Introduction
This book is about
thinking. But it is not about any thinking. It is about those kinds of thinking that take
conscious effort, and which can be done well or badly. Most of our thinking
takes little or no conscious effort. We just do it. You could almost say that
we think without thinking! If I am asked whether I would like coffee or tea, I
don’t have to exercise skill to reply
appropriately. Similarly, if I am asked a factual question, and I know the
answer, it takes no skill to give it. Expressing a preference or stating a fact
are not in themselves thinking skills. There are language and
communication skills involved, of course, and these are very considerable
skills in their own right. But they are contributory skills to the activities
which we are calling ‘thinking’.
This distinction is
often made by assigning some skills a ‘higher order’ than others. Much work has
been done by psychologists, educationalists, philosophers and others to
classify and even rank different kinds of thinking. Most would agree that
activities
such as analysis,
evaluation, problem solving and decision making present a higher order of challenge
than simply knowing or recalling or understanding facts. What distinguishes
higher orders of thinking is that they apply knowledge and adapt it to
different purposes.
They require initiative
and independence on the part of the thinker. It is skills of this order that
form the content of this book. Skills are acquired, improved, and judged by
performance. In judging any skill, there are two key criteria: (1) the expertise
with which a task is carried out; (2) the difficulty of the task. We
are very familiar with this in the case of physical skills. There are basic
skills like walking and running and jumping; and there are advanced skills like
gymnastics or woodwork or piano playing. It doesn’t make much sense to talk
about jumping ‘well’ unless you mean jumping a significant
distance, or clearing a
high bar, or somersaulting in mid-air and landing on your feet. There has to be
a degree of challenge in the task. But even when the challenge is met,
there is still more to be said about the quality of the performance. One gymnast
may look clumsy and untidy, another perfectly controlled and balanced.
Both have performed the
somersault, but one has done it better than the other: with more economy
of effort, and more skilfully.
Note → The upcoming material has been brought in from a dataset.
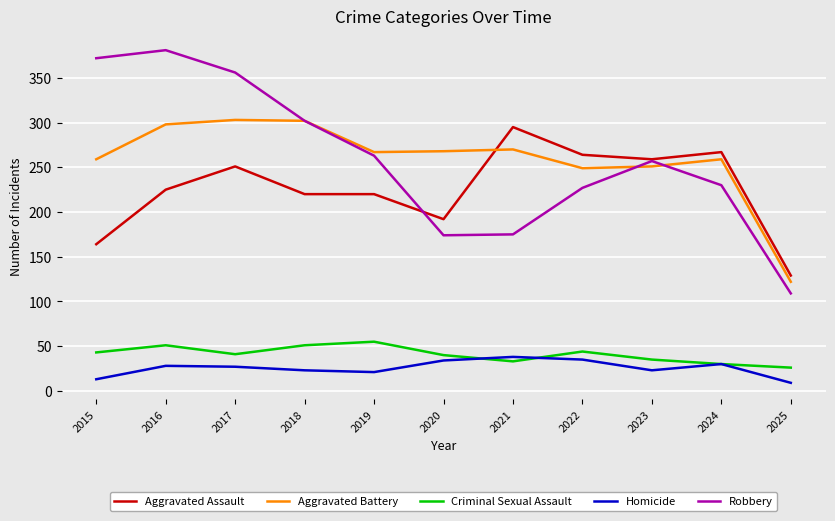

True or false: Aggravated Assault has a value of 65 at 2015.

False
The first of these two criteria also applies to thinking.
Once we have learned to count and add, tell the time, read and understand a
text, recognise shapes, and so on, we do these things without further thought,
and we don’t really regard them as skilled. You don’t have to think
‘hard’ unless there is a hard problem to solve, a decision to make, or a
difficult concept to understand. So, as with physical performance, we judge
thinking partly by the degree of challenge posed by the task. If a student can
solve a difficult problem, within a set time, that is usually judged as a sign
of greater skill than solving an easier one.